UK government publishes response to AI White Paper

February 12, 2024

The UK government has published its response to its AI White Paper, which was published last year. It set out initial proposals to develop a “pro-innovation regulatory framework” for AI. The proposed framework outlined five cross-sectoral principles for the UK’s regulators to interpret and apply within their remits. The government also proposed a new central function to bring coherence to the regime and address regulatory gaps. 

The five principles were:

  • Safety, security and robustness.
  • Appropriate transparency and explainability.
  • Fairness.
  • Accountability and governance.
  • Contestability and redress.

The government says there was strong support for these principles. It says that it remains “committed to a context-based approach that avoids unnecessary blanket rules that apply to all AI technologies, regardless of how they are used. This is the best way to ensure an agile approach that stands the test of time.” 

Since the publication of the White Paper, the CMA has published a review of foundation models to understand the opportunities and risks for competition and consumer protection and the ICO updated its guidance on how data protection laws apply to AI systems to include fairness.

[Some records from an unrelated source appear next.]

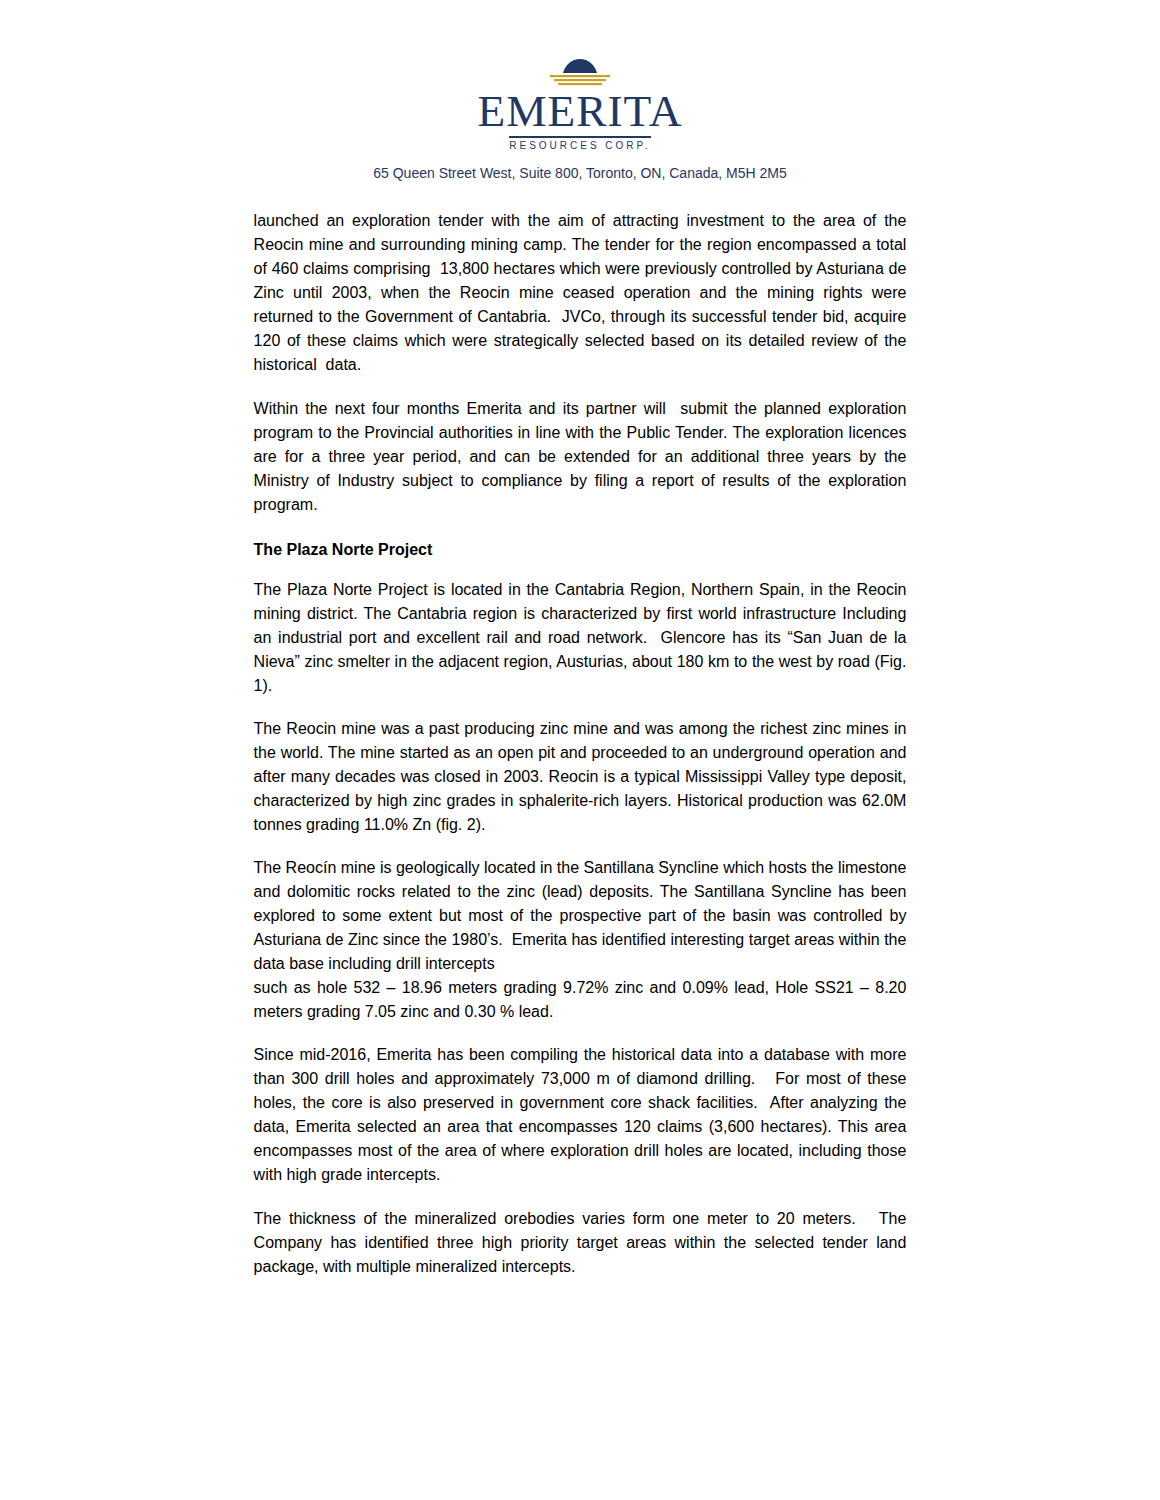EMERITA
RESOURCES CORP.
65 Queen Street West, Suite 800, Toronto, ON, Canada, M5H 2M5
launched an exploration tender with the aim of attracting investment to the area of the Reocin mine and surrounding mining camp. The tender for the region encompassed a total of 460 claims comprising 13,800 hectares which were previously controlled by Asturiana de Zinc until 2003, when the Reocin mine ceased operation and the mining rights were returned to the Government of Cantabria. JVCo, through its successful tender bid, acquire 120 of these claims which were strategically selected based on its detailed review of the historical data.
Within the next four months Emerita and its partner will submit the planned exploration program to the Provincial authorities in line with the Public Tender. The exploration licences are for a three year period, and can be extended for an additional three years by the Ministry of Industry subject to compliance by filing a report of results of the exploration program.
The Plaza Norte Project
The Plaza Norte Project is located in the Cantabria Region, Northern Spain, in the Reocin mining district. The Cantabria region is characterized by first world infrastructure Including an industrial port and excellent rail and road network. Glencore has its “San Juan de la Nieva” zinc smelter in the adjacent region, Austurias, about 180 km to the west by road (Fig. 1).
The Reocin mine was a past producing zinc mine and was among the richest zinc mines in the world. The mine started as an open pit and proceeded to an underground operation and after many decades was closed in 2003. Reocin is a typical Mississippi Valley type deposit, characterized by high zinc grades in sphalerite-rich layers. Historical production was 62.0M tonnes grading 11.0% Zn (fig. 2).
The Reocín mine is geologically located in the Santillana Syncline which hosts the limestone and dolomitic rocks related to the zinc (lead) deposits. The Santillana Syncline has been explored to some extent but most of the prospective part of the basin was controlled by Asturiana de Zinc since the 1980’s. Emerita has identified interesting target areas within the data base including drill intercepts
such as hole 532 – 18.96 meters grading 9.72% zinc and 0.09% lead, Hole SS21 – 8.20 meters grading 7.05 zinc and 0.30 % lead.
Since mid-2016, Emerita has been compiling the historical data into a database with more than 300 drill holes and approximately 73,000 m of diamond drilling. For most of these holes, the core is also preserved in government core shack facilities. After analyzing the data, Emerita selected an area that encompasses 120 claims (3,600 hectares). This area encompasses most of the area of where exploration drill holes are located, including those with high grade intercepts.
The thickness of the mineralized orebodies varies form one meter to 20 meters. The Company has identified three high priority target areas within the selected tender land package, with multiple mineralized intercepts.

The government has written to several regulators affected by AI to ask them to publish an update outlining their strategic approach to AI by 30 April. It is encouraging regulators to include:

  • An outline of the steps they are taking in line with the expectations set out in the white paper.
  • Analysis of AI-related risks in the sectors and activities they regulate and the actions they are taking to address these.
  • An explanation of their current capability to address AI as compared with their assessment of requirements, and the actions they are taking to ensure they have the right structures and skills in place.
  • A forward look of plans and activities over the coming 12 months.

The government also proposed an AI central function. It says it has started developing the central function to support effective risk monitoring, regulator coordination, and knowledge exchange. It has also published guidance to support regulators to implement the principles effectively.

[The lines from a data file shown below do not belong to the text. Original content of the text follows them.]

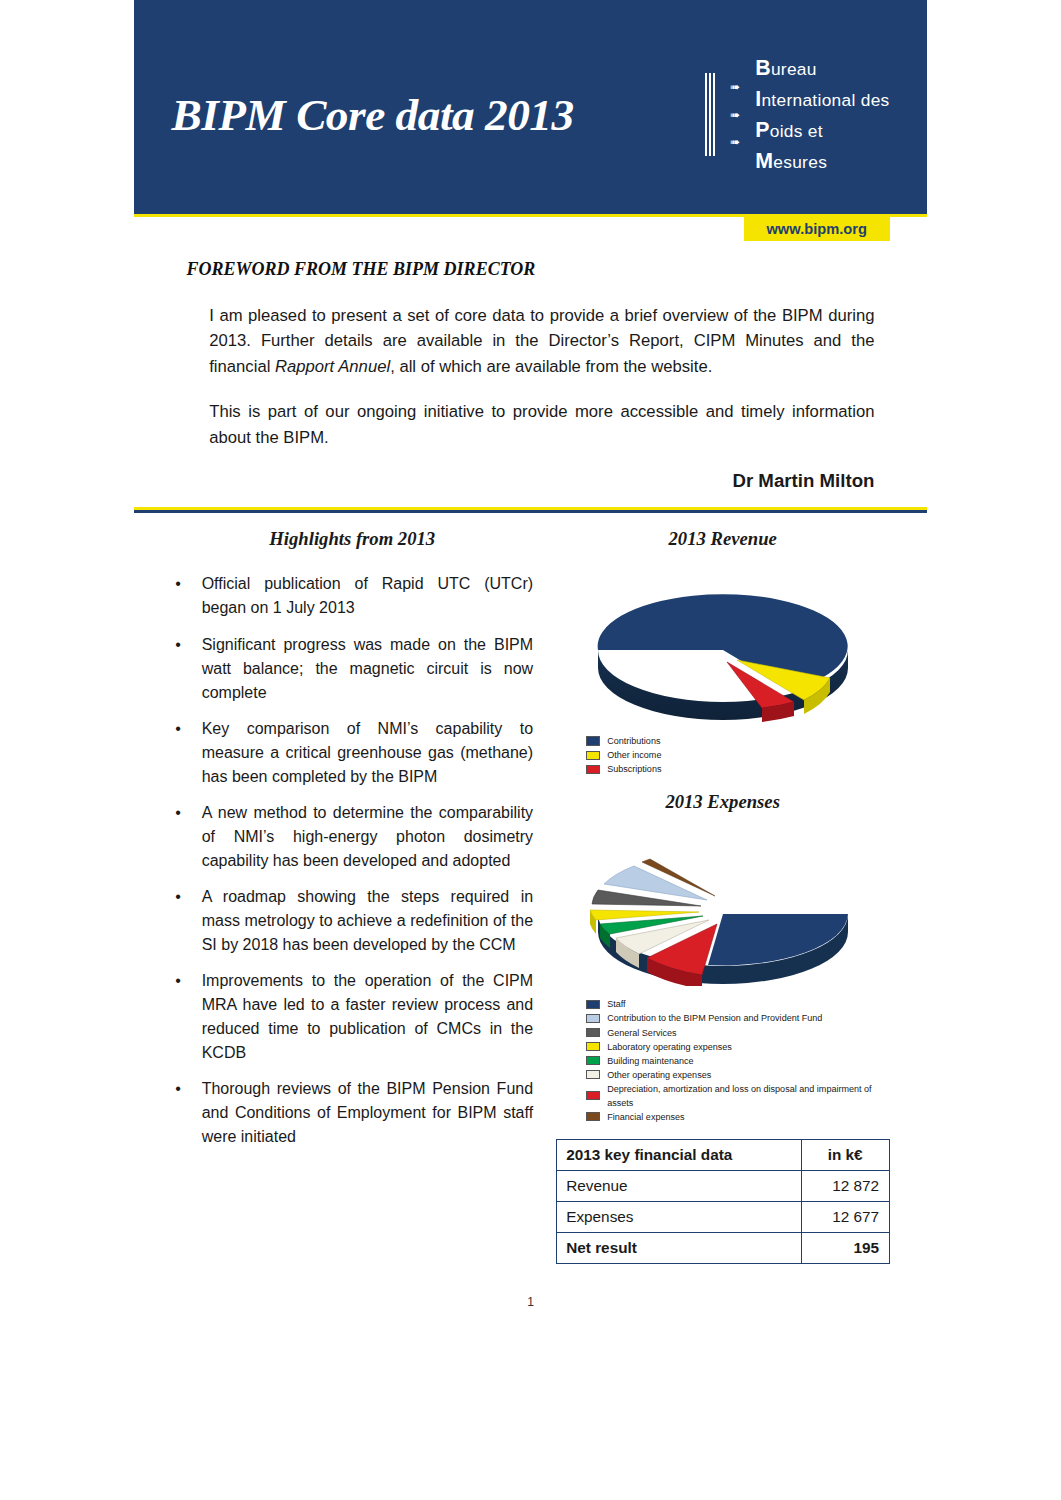BIPM Core data 2013
➠
➠
➠
Bureau
International des
Poids et
Mesures
www.bipm.org
FOREWORD FROM THE BIPM DIRECTOR
I am pleased to present a set of core data to provide a brief overview of the BIPM during 2013. Further details are available in the Director’s Report, CIPM Minutes and the financial Rapport Annuel, all of which are available from the website.
This is part of our ongoing initiative to provide more accessible and timely information about the BIPM.
Dr Martin Milton
Highlights from 2013
Official publication of Rapid UTC (UTCr) began on 1 July 2013
Significant progress was made on the BIPM watt balance; the magnetic circuit is now complete
Key comparison of NMI’s capability to measure a critical greenhouse gas (methane) has been completed by the BIPM
A new method to determine the comparability of NMI’s high-energy photon dosimetry capability has been developed and adopted
A roadmap showing the steps required in mass metrology to achieve a redefinition of the SI by 2018 has been developed by the CCM
Improvements to the operation of the CIPM MRA have led to a faster review process and reduced time to publication of CMCs in the KCDB
Thorough reviews of the BIPM Pension Fund and Conditions of Employment for BIPM staff were initiated
2013 Revenue
Contributions
Other income
Subscriptions
2013 Expenses
Staff
Contribution to the BIPM Pension and Provident Fund
General Services
Laboratory operating expenses
Building maintenance
Other operating expenses
Depreciation, amortization and loss on disposal and impairment of assets
Financial expenses
| 2013 key financial data | in k€ |
| --- | --- |
| Revenue | 12 872 |
| Expenses | 12 677 |
| Net result | 195 |
1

The government highlights three broad categories of AI risk: societal harms; misuse risks; and autonomy risks.  

Societal harms

  • Preparing UK workers for an AI enabled economy – there will be guidance on the use of AI in HR and recruitment. In addition, it will publish a skills framework later this year, as well as funding AI-related courses.
  • Enabling AI innovation and protecting intellectual property – creative industries and media organisations have particular concerns regarding copyright protections in the era of generative AI. The Intellectual Property Office convened a working group made up of rights holders and AI developers on the interaction between copyright and AI. However, it is now clear that the working group will not be able to agree an effective voluntary code. The government intends to do further research and engagement in this area.
  • Protecting UK citizens from AI-related bias and discrimination – regulators such as the ICO have updated guidance.
  • Reforming data protection law to support innovation and privacy – the Data Protection and Digital Information Bill will expand the lawful bases on which solely automated decisions that have significant effects on individuals can take place.
  • Ensuring AI driven digital markets are competitive – the CMA has carried out an initial study and the Digital Markets, Competition and Consumers Bill aims to give it the tools it needs to regulate digital markets.
  • Ensuring AI best practice in the public sector.

Misuse risks

  • Safeguarding democracy from electoral interference – among other things, the Online Safety Act 2023 will capture specific activity aimed at disrupting elections where it is a criminal offence in scope of the regulatory framework. 
  • Preventing the misuse of AI technologies – the NCSC published guidelines for secure AI system development in November 2023. The Online Safety Act and the Product Security and Telecommunications Infrastructure Act also aim to provide regulation in this area.

Autonomy risks

  • The government has examined the case for new responsibilities for developers of highly capable general-purpose AI system. It says that while voluntary measures are a useful tool to address risks today, it anticipates that all jurisdictions will, in time, want to place targeted mandatory interventions on the design, development, and deployment of such systems to ensure risks are adequately addressed.  
  • It is also working with international partners on AI governance.